Ой на горе на зеленой дорожка лежала,
Туда наша сударыня некрут (рекрут) выряжала.
Влево от дороги, за Удаем, ходили тучи и по временам гремел гром. Вдруг, будто выстрел, раздался удар в стороне к Пирятину и поднялся столбом густой дым.
Ямщик привстал на козлах, перекрестясь, сказал: “Ей же богу, замковская церковь горит!” И ударил по лошадям. Мы были верстах в шести от города, скакали шибко; но когда приехали, застали одни только развалины церкви. “Гром разбил нашу церковь!” — печально говорил народ. Несколько старушек неутешно плакали над дымящимися развалинами церкви, в которой крестились и венчались их предки, сами они крещены, венчаны и молились до глубокой старости. Между тем тучи разошлись, легкий дождик спрыснул город, прибил пыль, оживил сады, и солнце весело глядело на землю.
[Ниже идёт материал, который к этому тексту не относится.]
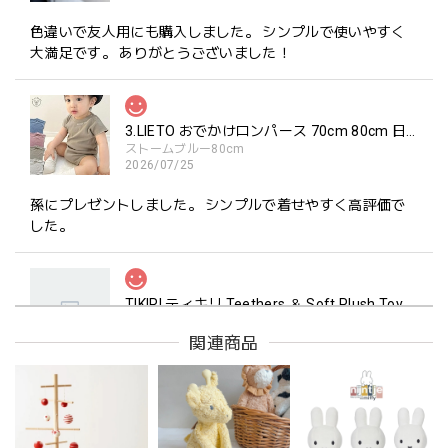
色違いで友人用にも購入しました。 シンプルで使いやすく
大満足です。 ありがとうございました！
3.LIETO おでかけロンパース 70cm 80cm 日本製 スリーリエート
ストームブルー80cm
2026/07/25
孫にプレゼントしました。 シンプルで着せやすく高評価で
した。
TIKIRI ティキリ Teethers ＆ Soft Plush Toy Alvin ぞう 歯固め＆ぬいぐるみセット
_即納
2026/06/18
関連商品
マグカップ BEANS 2 美濃焼 日本製 コーヒー豆柄
ブラウン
Переменив лошадей, я поехал далее не почтовым трактом. Под горою, при самом выезде, влево, зеленел огромный пустырь; на нем порос высокий бурьян и крапива и желтели кучи развалин — едва я узнал в этом пустыре бывший дом и двор Чайковского! Слепой кобзарь, сидя на дороге у самого пустыря, пел заунывным голосом:
На Чорному морі, на білому камні,
Ясненький сокіл жалібно квилить, проквиляє:
Смутно себе має, на Чорнеє море поглядає,
Що на Чорному морі недобре ся починає.
Кобзарь не подозревал, как была кстати, к месту, его древняя легенда, но пел ее с чувством; голос его дрожал, струны дрожали, замирали в диссонансах, которые мало-помалу переходили в стройный аккорд, жалобный, вопиющий, страдальческий А люди шли мимо, не обращая внимания ни на старика, ни на его песню.